_Document excerpt_

+ + +

Jarkko Sakkinen March 25, 2024, 9:55 p.m. UTC
Tacing with kprobes while running a monolithic kernel is currently
impossible due the kernel module allocator dependency.

Address the issue by implementing textmem API for RISC-V.

Link: https://www.sochub.fi # for power on testing new SoC's with a minimal stack
Link: https://lore.kernel.org/all/20220608000014.3054333-1-jarkko@profian.com/ # continuation
Signed-off-by: Jarkko Sakkinen <jarkko@kernel.org>
---
v5:
- No changes, expect removing alloc_execmem() call which should have
  been part of the previous patch.
v4:
- Include linux/execmem.h.
v3:
- Architecture independent parts have been split to separate patches.
- Do not change arch/riscv/kernel/module.c as it is out of scope for
  this patch set now.
v2:
- Better late than never right? :-)
- Focus only to RISC-V for now to make the patch more digestable. This
  is the arch where I use the patch on a daily basis to help with QA.
- Introduce HAVE_KPROBES_ALLOC flag to help with more gradual migration.
---
 arch/riscv/Kconfig          |  1 +
 arch/riscv/kernel/Makefile  |  3 +++
 arch/riscv/kernel/execmem.c | 22 ++++++++++++++++++++++
 3 files changed, 26 insertions(+)
 create mode 100644 arch/riscv/kernel/execmem.c

Comments

Alexandre Ghiti March 26, 2024, 1:57 p.m. UTC | #1
Hi Jarkko,

On 25/03/2024 22:55, Jarkko Sakkinen wrote:
> Tacing with kprobes while running a monolithic kernel is currently
> impossible due the kernel module allocator dependency.
>
> Address the issue by implementing textmem API for RISC-V.

+ + +

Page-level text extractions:
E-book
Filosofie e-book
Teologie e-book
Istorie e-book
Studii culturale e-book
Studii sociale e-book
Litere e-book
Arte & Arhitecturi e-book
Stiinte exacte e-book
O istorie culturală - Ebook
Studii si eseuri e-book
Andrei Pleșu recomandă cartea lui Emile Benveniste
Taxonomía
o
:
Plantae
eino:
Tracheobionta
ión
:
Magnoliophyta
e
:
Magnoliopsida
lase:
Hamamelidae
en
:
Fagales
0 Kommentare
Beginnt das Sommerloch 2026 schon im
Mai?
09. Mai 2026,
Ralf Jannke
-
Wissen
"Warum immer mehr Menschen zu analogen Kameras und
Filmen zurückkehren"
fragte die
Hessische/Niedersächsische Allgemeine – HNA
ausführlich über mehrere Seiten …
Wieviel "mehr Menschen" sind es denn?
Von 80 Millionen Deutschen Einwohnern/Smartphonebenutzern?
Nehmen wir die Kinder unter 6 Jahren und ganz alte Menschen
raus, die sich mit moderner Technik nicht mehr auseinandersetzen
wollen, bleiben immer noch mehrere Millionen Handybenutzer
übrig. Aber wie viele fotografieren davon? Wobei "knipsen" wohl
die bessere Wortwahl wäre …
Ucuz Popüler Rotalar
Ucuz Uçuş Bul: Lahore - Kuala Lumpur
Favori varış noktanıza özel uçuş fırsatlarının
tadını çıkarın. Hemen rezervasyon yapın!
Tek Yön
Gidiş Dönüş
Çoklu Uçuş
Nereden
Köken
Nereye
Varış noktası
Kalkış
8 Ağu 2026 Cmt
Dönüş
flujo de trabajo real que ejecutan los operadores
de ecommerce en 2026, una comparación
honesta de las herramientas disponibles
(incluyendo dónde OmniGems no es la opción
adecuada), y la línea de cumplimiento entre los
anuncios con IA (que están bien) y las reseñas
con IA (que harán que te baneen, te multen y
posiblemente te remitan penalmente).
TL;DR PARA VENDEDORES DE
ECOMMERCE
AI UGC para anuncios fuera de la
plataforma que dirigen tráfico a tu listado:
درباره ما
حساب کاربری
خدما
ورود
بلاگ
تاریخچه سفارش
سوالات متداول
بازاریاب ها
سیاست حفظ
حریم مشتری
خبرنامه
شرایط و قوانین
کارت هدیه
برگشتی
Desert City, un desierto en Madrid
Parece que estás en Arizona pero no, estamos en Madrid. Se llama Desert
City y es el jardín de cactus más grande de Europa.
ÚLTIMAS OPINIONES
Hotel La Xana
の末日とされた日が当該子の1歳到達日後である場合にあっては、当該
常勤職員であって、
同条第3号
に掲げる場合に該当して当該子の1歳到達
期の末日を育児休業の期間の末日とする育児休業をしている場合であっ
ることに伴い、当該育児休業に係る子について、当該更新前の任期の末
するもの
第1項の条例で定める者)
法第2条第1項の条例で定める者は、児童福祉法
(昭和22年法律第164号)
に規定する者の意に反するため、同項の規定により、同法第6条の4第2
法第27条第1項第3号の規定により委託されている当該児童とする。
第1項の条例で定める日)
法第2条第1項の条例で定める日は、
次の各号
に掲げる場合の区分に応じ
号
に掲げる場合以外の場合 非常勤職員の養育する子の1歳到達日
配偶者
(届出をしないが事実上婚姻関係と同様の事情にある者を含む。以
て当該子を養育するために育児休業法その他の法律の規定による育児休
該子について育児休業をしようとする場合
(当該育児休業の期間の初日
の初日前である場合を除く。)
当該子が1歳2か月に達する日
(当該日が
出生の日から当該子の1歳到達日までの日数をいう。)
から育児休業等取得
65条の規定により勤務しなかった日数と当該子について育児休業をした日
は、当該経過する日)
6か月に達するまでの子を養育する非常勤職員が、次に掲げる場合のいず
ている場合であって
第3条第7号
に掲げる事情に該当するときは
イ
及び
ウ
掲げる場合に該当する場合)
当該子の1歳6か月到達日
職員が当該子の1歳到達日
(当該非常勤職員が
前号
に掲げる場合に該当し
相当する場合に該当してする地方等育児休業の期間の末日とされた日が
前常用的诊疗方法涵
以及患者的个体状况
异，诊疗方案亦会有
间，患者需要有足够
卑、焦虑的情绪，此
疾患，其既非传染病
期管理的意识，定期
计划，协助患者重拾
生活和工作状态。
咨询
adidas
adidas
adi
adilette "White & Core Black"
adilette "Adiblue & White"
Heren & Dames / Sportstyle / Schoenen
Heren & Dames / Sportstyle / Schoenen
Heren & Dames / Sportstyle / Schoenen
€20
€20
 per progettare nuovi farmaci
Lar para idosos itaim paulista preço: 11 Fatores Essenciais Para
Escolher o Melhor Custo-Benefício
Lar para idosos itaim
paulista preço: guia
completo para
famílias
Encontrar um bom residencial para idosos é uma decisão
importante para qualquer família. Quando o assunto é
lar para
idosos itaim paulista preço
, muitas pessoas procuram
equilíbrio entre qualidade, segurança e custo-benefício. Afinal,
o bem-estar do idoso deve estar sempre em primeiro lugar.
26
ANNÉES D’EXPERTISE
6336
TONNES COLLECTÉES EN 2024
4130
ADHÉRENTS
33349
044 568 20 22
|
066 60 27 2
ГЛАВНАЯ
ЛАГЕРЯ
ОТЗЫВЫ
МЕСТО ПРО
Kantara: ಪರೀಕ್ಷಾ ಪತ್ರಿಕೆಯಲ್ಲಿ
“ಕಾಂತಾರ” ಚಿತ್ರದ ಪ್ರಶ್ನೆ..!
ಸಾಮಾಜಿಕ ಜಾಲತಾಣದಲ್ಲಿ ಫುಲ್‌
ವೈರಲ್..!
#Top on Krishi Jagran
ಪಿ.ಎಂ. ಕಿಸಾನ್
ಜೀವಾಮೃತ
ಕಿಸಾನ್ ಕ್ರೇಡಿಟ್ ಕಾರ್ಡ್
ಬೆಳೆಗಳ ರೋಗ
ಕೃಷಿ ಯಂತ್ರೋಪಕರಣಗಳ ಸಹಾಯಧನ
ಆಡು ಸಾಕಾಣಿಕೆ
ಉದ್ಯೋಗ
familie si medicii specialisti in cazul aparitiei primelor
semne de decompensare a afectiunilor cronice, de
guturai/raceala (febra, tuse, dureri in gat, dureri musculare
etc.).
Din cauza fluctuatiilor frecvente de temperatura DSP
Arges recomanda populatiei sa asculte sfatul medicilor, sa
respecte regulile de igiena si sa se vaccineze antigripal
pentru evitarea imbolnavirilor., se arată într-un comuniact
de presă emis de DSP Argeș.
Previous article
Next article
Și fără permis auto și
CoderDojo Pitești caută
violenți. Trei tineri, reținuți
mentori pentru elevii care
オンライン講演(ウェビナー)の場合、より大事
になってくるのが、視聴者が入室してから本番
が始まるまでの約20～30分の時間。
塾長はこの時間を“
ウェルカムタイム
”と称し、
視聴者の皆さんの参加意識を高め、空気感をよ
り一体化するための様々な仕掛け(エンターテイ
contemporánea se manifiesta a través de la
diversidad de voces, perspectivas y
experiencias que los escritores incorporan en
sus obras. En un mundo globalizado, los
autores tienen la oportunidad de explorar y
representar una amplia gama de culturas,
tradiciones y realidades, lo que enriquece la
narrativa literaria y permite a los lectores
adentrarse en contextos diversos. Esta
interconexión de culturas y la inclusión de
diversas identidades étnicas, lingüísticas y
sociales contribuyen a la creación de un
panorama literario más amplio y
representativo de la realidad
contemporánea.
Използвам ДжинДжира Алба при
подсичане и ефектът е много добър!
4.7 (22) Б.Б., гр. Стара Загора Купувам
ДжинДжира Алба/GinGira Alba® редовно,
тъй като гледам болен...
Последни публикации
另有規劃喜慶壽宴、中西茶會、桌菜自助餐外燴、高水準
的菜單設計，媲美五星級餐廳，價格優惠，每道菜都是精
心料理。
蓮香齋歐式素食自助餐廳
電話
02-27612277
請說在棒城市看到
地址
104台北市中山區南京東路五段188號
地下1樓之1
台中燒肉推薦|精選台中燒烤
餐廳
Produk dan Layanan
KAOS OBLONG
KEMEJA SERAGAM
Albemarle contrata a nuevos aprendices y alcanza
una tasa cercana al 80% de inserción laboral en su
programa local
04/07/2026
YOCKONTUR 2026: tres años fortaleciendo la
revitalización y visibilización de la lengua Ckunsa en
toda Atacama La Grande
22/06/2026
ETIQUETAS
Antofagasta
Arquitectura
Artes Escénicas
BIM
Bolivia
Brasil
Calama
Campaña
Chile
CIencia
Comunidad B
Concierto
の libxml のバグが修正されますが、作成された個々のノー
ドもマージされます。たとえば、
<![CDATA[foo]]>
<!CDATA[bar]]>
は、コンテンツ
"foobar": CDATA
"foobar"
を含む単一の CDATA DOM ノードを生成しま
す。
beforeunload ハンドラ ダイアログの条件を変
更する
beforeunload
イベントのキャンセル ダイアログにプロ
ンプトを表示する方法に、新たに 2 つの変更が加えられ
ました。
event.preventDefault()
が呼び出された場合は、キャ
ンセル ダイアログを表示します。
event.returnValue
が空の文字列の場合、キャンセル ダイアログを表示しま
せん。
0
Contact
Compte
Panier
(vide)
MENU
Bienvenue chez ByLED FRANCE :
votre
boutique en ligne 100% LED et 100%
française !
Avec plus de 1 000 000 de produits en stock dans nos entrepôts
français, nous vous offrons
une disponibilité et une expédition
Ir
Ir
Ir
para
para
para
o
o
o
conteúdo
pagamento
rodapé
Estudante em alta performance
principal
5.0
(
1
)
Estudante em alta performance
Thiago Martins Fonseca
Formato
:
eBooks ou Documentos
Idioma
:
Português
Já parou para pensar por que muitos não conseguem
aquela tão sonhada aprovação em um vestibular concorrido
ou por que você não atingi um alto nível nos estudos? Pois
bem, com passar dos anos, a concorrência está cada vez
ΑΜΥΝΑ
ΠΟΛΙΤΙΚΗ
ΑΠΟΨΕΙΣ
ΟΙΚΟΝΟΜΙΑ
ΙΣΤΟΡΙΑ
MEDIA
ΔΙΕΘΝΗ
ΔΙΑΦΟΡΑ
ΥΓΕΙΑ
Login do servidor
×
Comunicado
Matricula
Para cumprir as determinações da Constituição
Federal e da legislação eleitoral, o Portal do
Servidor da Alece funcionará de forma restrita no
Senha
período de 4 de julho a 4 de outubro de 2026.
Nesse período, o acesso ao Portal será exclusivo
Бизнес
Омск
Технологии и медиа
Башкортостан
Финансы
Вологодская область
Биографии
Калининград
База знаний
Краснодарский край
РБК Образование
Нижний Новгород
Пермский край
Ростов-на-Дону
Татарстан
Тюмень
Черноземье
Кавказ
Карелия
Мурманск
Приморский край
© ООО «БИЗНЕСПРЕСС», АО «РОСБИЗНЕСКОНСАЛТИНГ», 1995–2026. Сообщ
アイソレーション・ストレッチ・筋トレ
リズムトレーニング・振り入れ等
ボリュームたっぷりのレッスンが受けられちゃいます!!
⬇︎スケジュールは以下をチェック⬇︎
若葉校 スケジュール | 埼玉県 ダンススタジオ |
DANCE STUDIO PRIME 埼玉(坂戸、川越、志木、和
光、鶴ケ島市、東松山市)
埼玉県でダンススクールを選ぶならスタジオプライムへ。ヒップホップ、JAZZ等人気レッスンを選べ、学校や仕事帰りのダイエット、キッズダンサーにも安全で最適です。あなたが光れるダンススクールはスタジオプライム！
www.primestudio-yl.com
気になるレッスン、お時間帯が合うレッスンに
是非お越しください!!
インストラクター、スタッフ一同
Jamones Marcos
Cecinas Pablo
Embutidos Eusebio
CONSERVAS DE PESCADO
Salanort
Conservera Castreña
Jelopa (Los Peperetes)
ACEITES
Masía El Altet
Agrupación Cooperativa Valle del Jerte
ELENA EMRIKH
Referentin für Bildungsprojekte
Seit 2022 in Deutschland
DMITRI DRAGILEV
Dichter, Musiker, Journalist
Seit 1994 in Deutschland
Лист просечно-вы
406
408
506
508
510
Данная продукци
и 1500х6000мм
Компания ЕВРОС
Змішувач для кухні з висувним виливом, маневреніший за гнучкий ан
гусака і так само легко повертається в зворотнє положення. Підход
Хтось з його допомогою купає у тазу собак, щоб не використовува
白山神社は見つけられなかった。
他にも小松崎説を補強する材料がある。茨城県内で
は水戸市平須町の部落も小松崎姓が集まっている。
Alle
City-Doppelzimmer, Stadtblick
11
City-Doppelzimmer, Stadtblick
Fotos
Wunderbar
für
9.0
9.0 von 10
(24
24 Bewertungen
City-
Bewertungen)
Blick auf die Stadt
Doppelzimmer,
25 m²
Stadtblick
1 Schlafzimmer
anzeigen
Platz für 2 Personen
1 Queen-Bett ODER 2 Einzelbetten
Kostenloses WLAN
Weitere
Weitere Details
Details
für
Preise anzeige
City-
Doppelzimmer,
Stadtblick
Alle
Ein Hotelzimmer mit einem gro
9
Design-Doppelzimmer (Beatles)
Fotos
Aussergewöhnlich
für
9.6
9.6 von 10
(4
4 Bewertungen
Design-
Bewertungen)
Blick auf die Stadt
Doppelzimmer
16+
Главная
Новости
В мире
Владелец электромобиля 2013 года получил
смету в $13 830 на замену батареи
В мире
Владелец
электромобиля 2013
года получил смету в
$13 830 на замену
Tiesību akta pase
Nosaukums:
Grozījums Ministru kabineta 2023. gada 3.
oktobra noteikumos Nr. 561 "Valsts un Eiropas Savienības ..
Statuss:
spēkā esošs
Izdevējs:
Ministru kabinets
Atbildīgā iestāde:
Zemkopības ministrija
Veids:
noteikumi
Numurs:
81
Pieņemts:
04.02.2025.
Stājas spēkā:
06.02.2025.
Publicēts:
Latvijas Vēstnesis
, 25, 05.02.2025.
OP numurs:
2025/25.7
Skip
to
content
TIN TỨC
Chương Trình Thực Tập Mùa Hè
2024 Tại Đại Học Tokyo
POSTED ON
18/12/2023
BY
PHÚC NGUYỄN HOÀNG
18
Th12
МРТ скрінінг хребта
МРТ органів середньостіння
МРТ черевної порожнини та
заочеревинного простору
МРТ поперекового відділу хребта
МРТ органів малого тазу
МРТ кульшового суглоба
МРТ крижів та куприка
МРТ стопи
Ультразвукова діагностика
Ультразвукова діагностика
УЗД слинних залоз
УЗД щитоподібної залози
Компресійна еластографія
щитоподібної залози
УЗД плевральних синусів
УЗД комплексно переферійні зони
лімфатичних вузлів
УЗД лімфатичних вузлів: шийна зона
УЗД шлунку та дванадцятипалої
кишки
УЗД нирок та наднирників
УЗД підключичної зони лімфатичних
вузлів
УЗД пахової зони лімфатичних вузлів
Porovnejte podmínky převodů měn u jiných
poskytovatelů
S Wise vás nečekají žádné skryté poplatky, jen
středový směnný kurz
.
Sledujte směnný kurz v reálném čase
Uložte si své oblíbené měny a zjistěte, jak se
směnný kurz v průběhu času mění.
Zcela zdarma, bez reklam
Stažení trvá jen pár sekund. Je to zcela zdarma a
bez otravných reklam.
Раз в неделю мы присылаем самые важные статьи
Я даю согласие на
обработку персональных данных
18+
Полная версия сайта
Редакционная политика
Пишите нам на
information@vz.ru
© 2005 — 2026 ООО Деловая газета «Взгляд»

+ + +

_What to work on_
(1) Copy out the page-level text extractions word for word, from their first line up to and including the line containing "Von 80 Millionen".
(2) Write what comes next in the thread about the RISC-V kprobes execmem patch, beginning right after its last line shown.

_Results of the exercise_
(1)
E-book
Filosofie e-book
Teologie e-book
Istorie e-book
Studii culturale e-book
Studii sociale e-book
Litere e-book
Arte & Arhitecturi e-book
Stiinte exacte e-book
O istorie culturală - Ebook
Studii si eseuri e-book
Andrei Pleșu recomandă cartea lui Emile Benveniste
Taxonomía
o
:
Plantae
eino:
Tracheobionta
ión
:
Magnoliophyta
e
:
Magnoliopsida
lase:
Hamamelidae
en
:
Fagales
0 Kommentare
Beginnt das Sommerloch 2026 schon im
Mai?
09. Mai 2026,
Ralf Jannke
-
Wissen
"Warum immer mehr Menschen zu analogen Kameras und
Filmen zurückkehren"
fragte die
Hessische/Niedersächsische Allgemeine – HNA
ausführlich über mehrere Seiten …
Wieviel "mehr Menschen" sind es denn?
Von 80 Millionen Deutschen Einwohnern/Smartphonebenutzern?

(2)
>
> Link: https://www.sochub.fi # for power on testing new SoC's with a minimal stack
> Link: https://lore.kernel.org/all/20220608000014.3054333-1-jarkko@profian.com/ # continuation
> Signed-off-by: Jarkko Sakkinen <jarkko@kernel.org>
> ---
> v5:
> - No changes, expect removing alloc_execmem() call which should have
>    been part of the previous patch.
> v4:
> - Include linux/execmem.h.
> v3:
> - Architecture independent parts have been split to separate patches.
> - Do not change arch/riscv/kernel/module.c as it is out of scope for
>    this patch set now.
> v2:
> - Better late than never right? :-)
> - Focus only to RISC-V for now to make the patch more digestable. This
>    is the arch where I use the patch on a daily basis to help with QA.
> - Introduce HAVE_KPROBES_ALLOC flag to help with more gradual migration.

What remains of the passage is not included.